Extracted page text data

*****

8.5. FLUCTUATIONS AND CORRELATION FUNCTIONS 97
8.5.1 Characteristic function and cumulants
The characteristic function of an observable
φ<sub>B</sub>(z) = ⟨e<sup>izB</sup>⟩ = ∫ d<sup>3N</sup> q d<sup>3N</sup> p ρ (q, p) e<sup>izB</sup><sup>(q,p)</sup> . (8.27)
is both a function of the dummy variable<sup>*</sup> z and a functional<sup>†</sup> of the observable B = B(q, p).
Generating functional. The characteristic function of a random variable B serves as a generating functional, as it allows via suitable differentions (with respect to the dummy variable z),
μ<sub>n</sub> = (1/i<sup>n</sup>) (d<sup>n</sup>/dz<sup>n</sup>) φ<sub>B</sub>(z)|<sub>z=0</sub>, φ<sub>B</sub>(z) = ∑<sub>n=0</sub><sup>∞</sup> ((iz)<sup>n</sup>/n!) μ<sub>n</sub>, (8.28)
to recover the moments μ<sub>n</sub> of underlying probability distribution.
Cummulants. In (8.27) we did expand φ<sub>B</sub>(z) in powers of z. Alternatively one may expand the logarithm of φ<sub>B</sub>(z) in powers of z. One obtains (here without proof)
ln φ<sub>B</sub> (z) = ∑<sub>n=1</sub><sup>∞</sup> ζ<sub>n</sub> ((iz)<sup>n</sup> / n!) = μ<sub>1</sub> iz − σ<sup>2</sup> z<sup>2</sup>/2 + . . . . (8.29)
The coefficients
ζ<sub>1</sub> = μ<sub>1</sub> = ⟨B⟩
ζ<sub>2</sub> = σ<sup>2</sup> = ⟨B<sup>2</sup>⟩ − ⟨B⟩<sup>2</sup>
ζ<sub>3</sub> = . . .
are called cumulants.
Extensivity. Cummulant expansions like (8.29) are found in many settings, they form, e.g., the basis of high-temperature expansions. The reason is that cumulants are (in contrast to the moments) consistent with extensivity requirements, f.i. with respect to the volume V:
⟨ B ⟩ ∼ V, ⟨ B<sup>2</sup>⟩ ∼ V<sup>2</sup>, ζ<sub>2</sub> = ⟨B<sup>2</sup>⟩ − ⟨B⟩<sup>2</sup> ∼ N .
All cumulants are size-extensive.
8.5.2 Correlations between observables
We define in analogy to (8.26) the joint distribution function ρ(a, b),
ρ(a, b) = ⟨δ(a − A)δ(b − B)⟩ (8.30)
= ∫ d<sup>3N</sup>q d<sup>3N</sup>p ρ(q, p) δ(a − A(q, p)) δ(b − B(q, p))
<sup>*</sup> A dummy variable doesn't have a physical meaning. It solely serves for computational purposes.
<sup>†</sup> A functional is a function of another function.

*****

What is needed is an exact retyping of every line from the one containing "8.5.2 Correlations between observables" through the final line of the entries, and only those lines.

EXERCISE OUTPUT
8.5.2 Correlations between observables
We define in analogy to (8.26) the joint distribution function ρ(a, b),
ρ(a, b) = ⟨δ(a − A)δ(b − B)⟩ (8.30)
= ∫ d<sup>3N</sup>q d<sup>3N</sup>p ρ(q, p) δ(a − A(q, p)) δ(b − B(q, p))
<sup>*</sup> A dummy variable doesn't have a physical meaning. It solely serves for computational purposes.
<sup>†</sup> A functional is a function of another function.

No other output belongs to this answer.